Hrmmm... Nurgle bikers . . . . good idea.


----------



## Azwraith (Apr 23, 2009)

mm i think they are really awesome... my only suggestion is that the demon style defiler head looks wrong.

the head is too thin and just looks like its stuck on i suggest bulking out the chin and head a little more with green stuff.. to try and make it look more natural. (i know its a oblit.. i just mean so it doesnt look just stuck on.)

dont see why you cant have one with a rat head


----------



## Kreuger (Aug 30, 2010)

These are looking sweet. I look forward to seeing them painted.

The sculpting and converting are top notch, but I think the professor and baby are leaning over way too much. Compared to the heads and bodies the legs look too thin. Like a guy who has been working out his upper body for way too long at the expense of his legs.


----------



## Mr.Juggernaught (Nov 16, 2010)

Looking good I have never seen any obliterator conversions like this before as allot of people use terminators and sculpt some tendons around a heavy weapon. I think you could maybe use that executioner plasma cannon if it was maybe coming out of its guts and chest and that could give you the chance to model some intestines to show off some nurglie assets for a nurgle army.


----------



## monketo (Jan 6, 2008)

You are going to have some sweet models at the end of this project!


----------



## GutCheck (Apr 28, 2009)

*Brain in a Jar*

Ooof, long time no post. I've been picking away at the Obliterators a little each night and have finished the first 4! Hooray! I say first 4 because I had such a good time making them I decided to make 2 more. :grin:

So, without further ado, I present my update. 
Let's start with Gladiator. 





































Next Up, Captain Furious.





































Baby.





































Aaaand, The Professor. 
There is a subtle affect on his head. I painted a brain floating in the dome, but it's hard to see at this resolution. I'll try to get a better picture. 

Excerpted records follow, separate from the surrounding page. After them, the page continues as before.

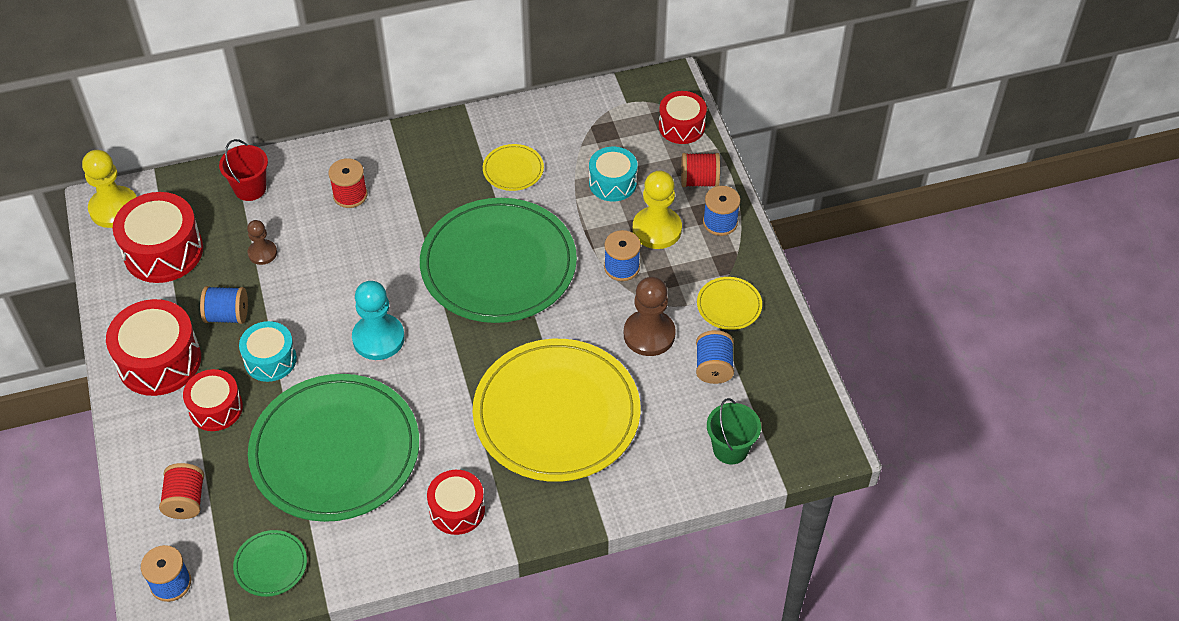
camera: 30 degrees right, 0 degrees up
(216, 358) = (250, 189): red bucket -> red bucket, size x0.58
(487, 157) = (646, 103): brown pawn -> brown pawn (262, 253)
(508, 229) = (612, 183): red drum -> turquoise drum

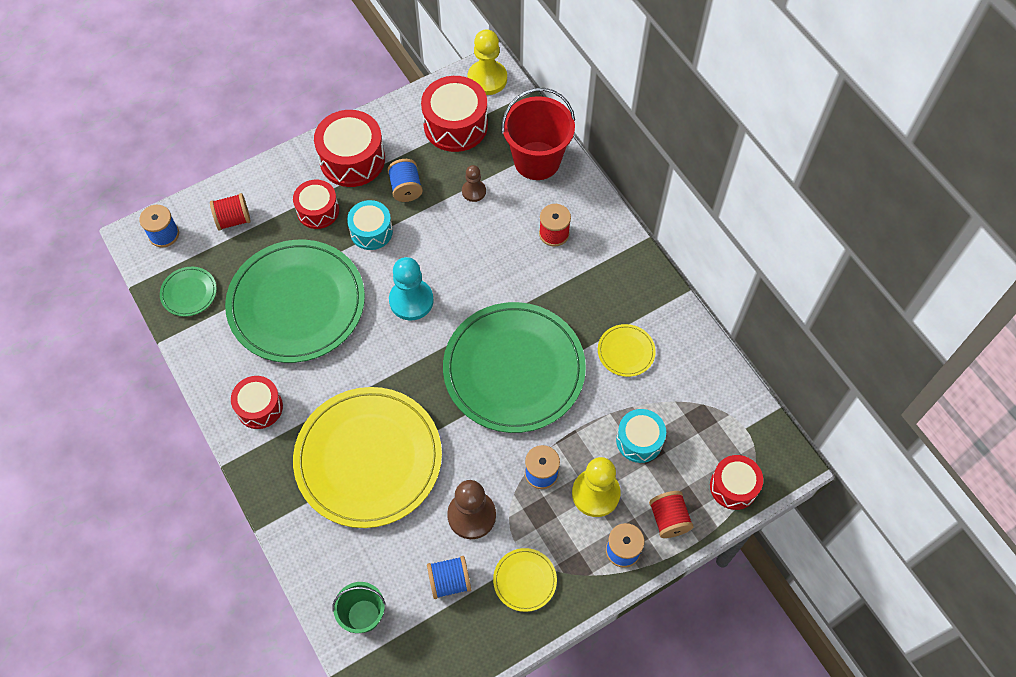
camera: 75 degrees right, 10 degrees up
(250, 189) = (537, 160): red bucket -> red bucket, size x1.72

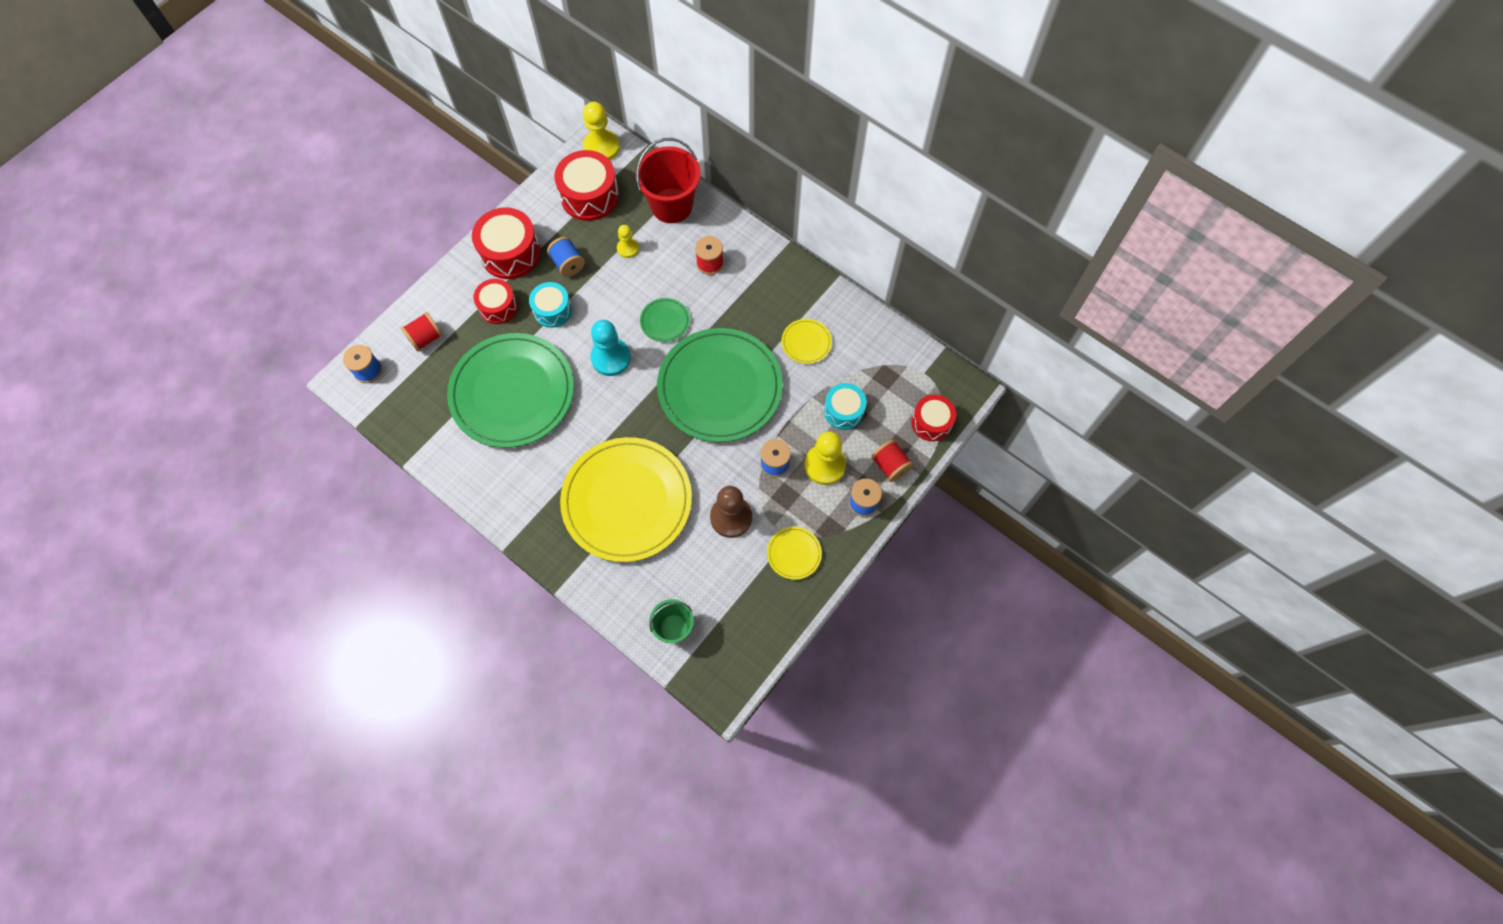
camera: 20 degrees left, 5 degrees up
(189, 293) = (412, 414): green plate -> green plate (665, 321)
(259, 407) = (516, 490): red drum -> none
(449, 581) = (733, 576): blue spool -> none
(473, 191) = (628, 248): brown pawn -> yellow pawn

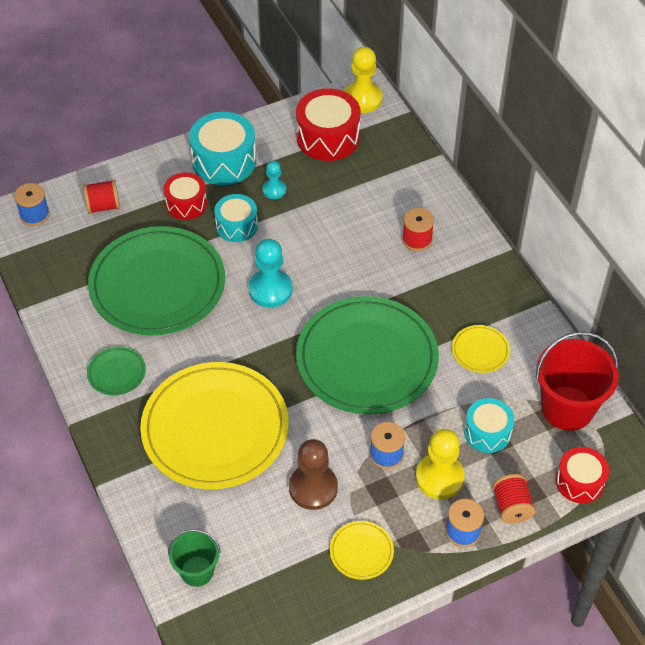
camera: 25 degrees right, 15 degrees down
(510, 253) = (224, 161): red drum -> turquoise drum
(568, 264) = (274, 190): blue spool -> turquoise pawn
(628, 248) = (340, 197): yellow pawn -> none
(665, 321) = (343, 276): green plate -> green plate (116, 372)
(671, 205) = (405, 174): red bucket -> red bucket (567, 408)

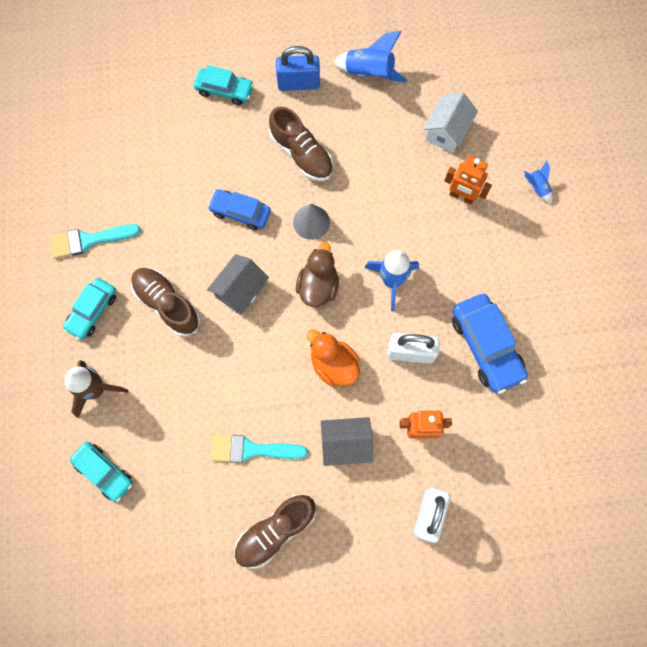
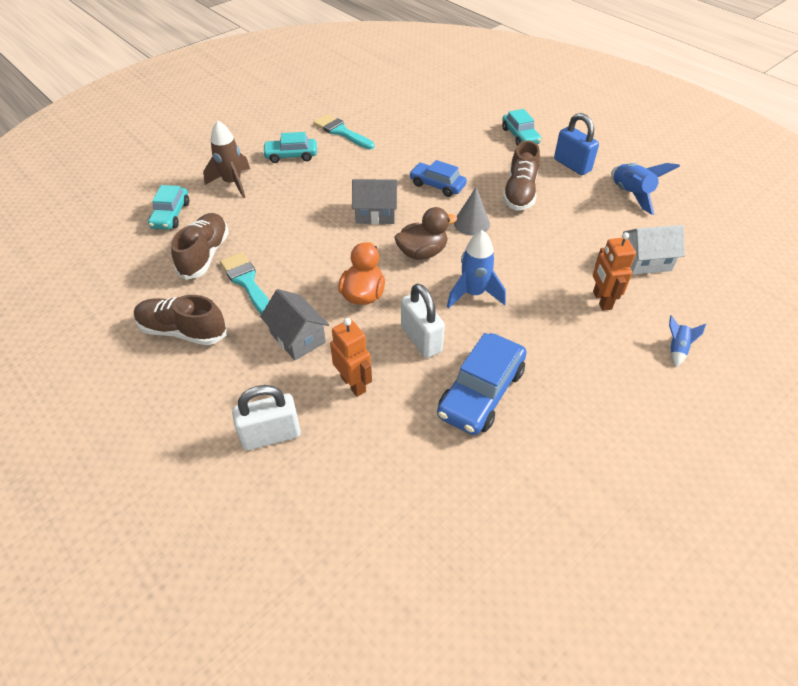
camera: 55 degrees right, 25 degrees down
(167, 304) = (328, 185): brown shoe -> brown shoe (205, 255)
(240, 212) = (437, 185): blue car -> blue car turned 45 degrees counterclockwise

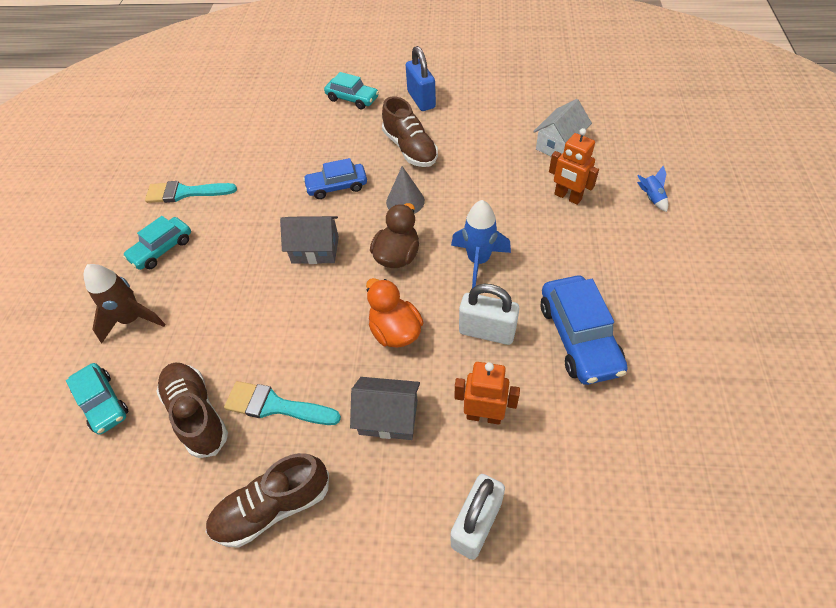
camera: 40 degrees left, 5 degrees up
(375, 214) = (315, 250): grey house -> grey house turned 45 degrees clockwise
(572, 165) = (421, 99): blue padlock -> blue padlock turned 60 degrees clockwise
(630, 195) = (489, 98): blue rocket -> none

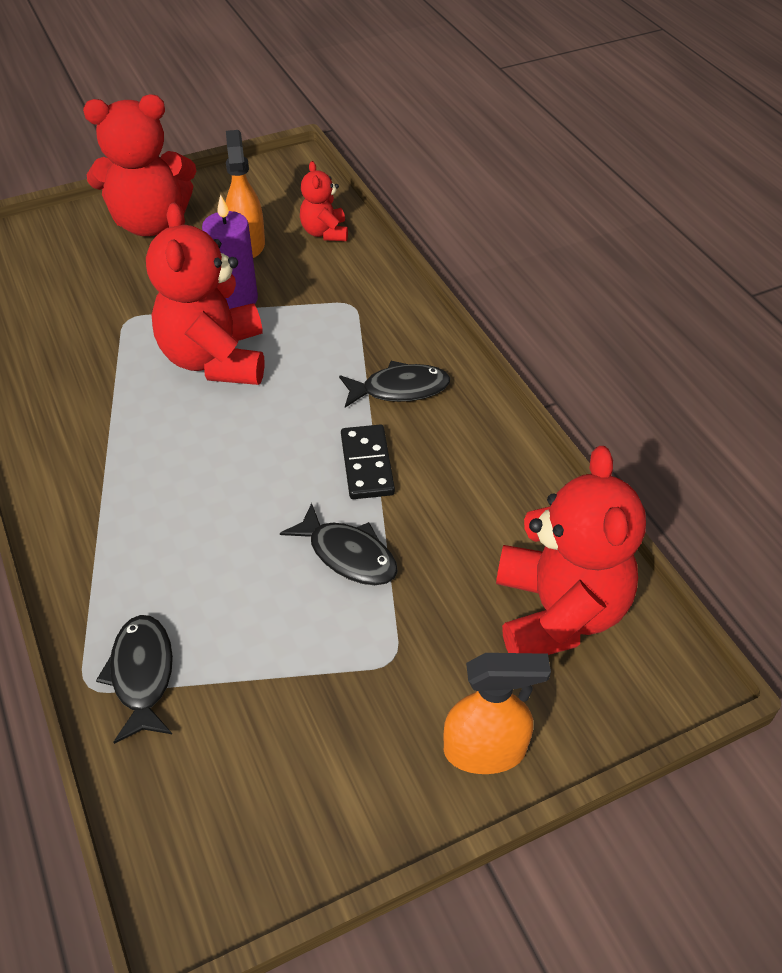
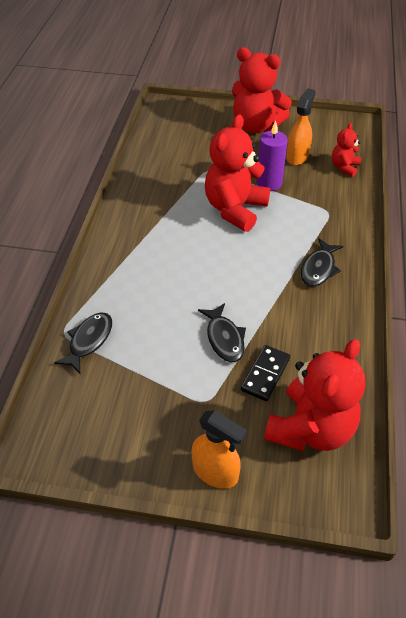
camera: 35 degrees right, 0 degrees up
(367, 464) = (269, 299): black domino -> black domino (265, 374)
(400, 389) = (319, 269): black fish -> black fish turned 90 degrees clockwise

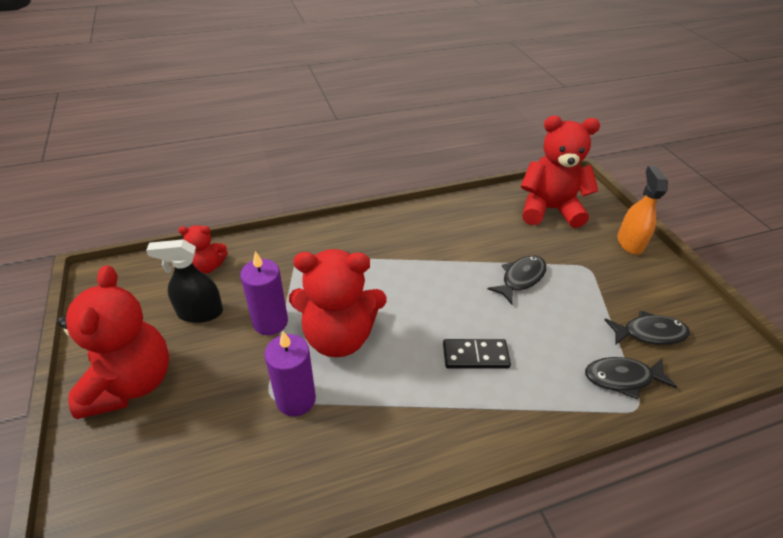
camera: 120 degrees left, 5 degrees down
(199, 179) = (296, 399): none -> purple candle
(265, 374) = (530, 243): black domino -> black domino (475, 356)
(297, 157) = (200, 312): orange spray bottle -> black spray bottle
(319, 269) = (388, 244): black fish -> black fish (650, 333)

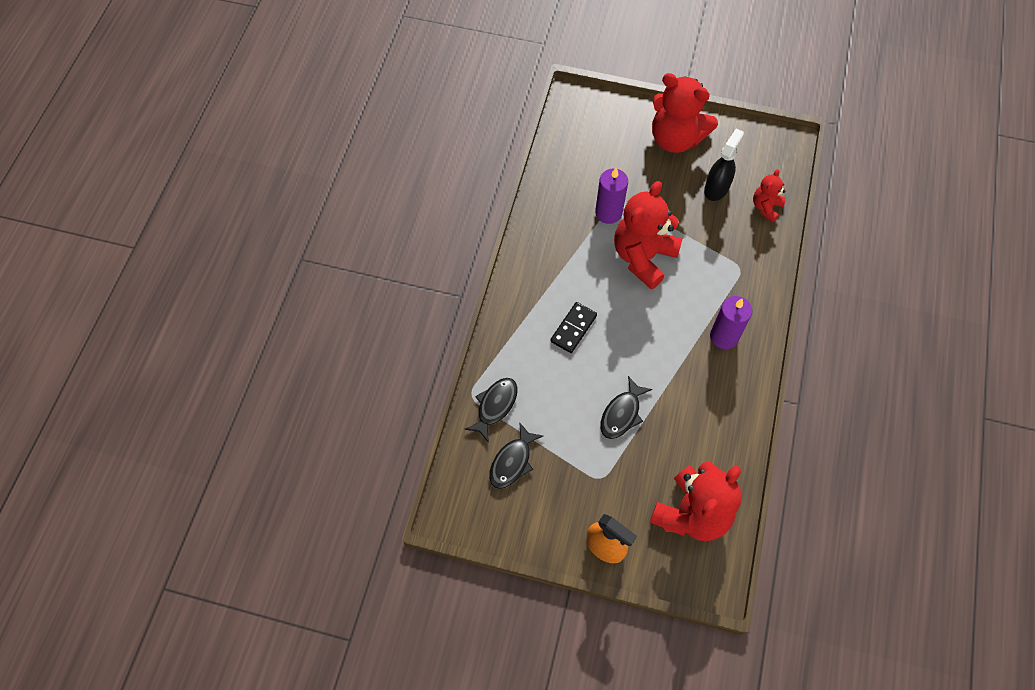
camera: 125 degrees right, 20 degrees up
(270, 322) = (682, 224): purple candle -> purple candle (724, 336)
(521, 278) = (622, 414): black fish -> black fish turned 45 degrees clockwise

There you go! Certainly not Golden Daemon quality but I like them. 
2 more to come! 
:victory:


----------



## Unforgiven302 (Oct 20, 2008)

Hot damn they look awesome. So much character and attitude in each model! Well done, well done indeed! +rep.


----------



## Tyrannus (Sep 19, 2010)

Fantastic!

Loving the top one. 

+rep


----------



## Count_the_Seven (May 19, 2010)

Superb conversions, well painted - only thing I'd say is that they maybe don't look quite DG enough? Lots of red...

Excellent modelling though!

+rep


----------



## evans970 (Jun 19, 2010)

superb work, love em!!


----------



## GutCheck (Apr 28, 2009)

Thanks guys! 
I'm pretty pleased with them. My army color scheme is dark grey with corrosion plus a red highlights. So.. not typical death guard colors.


----------